» Records provided
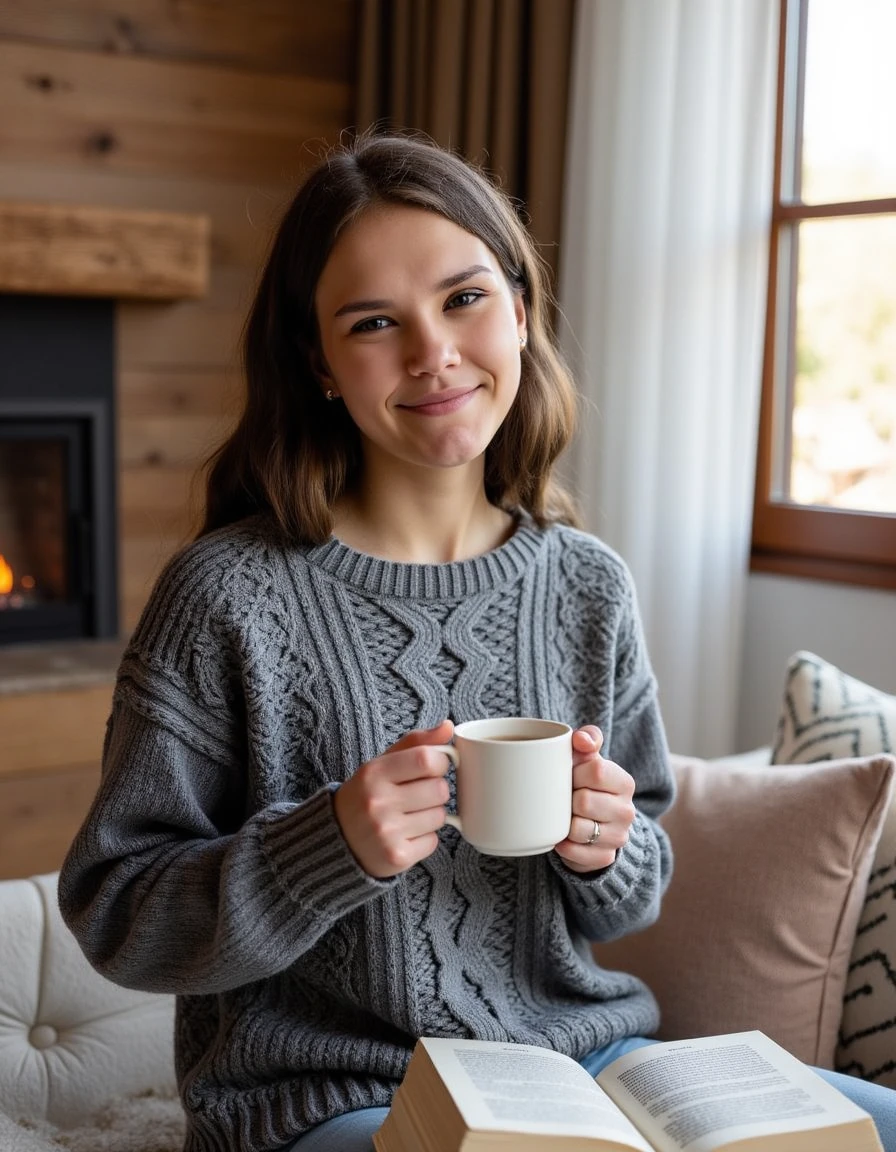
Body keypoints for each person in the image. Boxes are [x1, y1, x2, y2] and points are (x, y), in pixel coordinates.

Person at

...

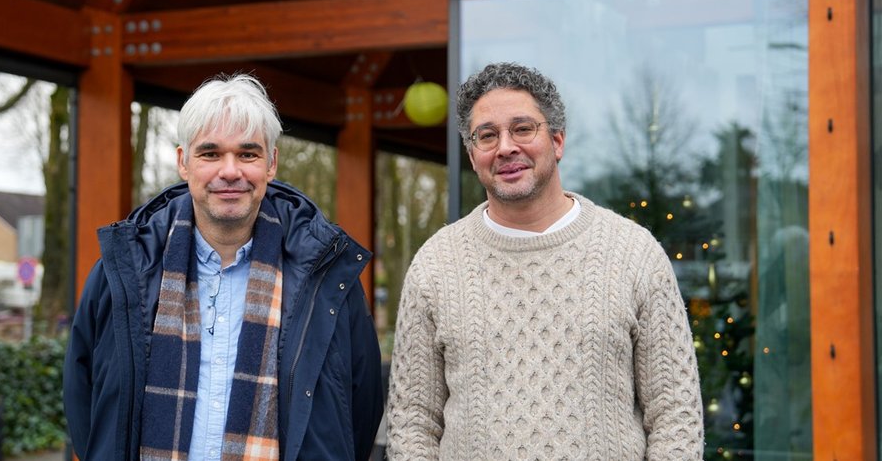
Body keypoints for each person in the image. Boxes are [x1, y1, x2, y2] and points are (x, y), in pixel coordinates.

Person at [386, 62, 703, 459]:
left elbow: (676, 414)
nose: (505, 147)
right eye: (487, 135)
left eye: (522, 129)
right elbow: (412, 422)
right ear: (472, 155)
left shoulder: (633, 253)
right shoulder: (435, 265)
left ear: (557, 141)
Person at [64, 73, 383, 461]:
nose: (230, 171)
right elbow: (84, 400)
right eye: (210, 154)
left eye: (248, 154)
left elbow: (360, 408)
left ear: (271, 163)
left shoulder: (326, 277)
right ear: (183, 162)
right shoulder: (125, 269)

» Assignment
Among the lines above, find the one with "left elbow: (360, 408)" and the one with "right shoulder: (125, 269)". Quote both and everything between them, exactly.

» Task output
left elbow: (360, 408)
left ear: (271, 163)
left shoulder: (326, 277)
right ear: (183, 162)
right shoulder: (125, 269)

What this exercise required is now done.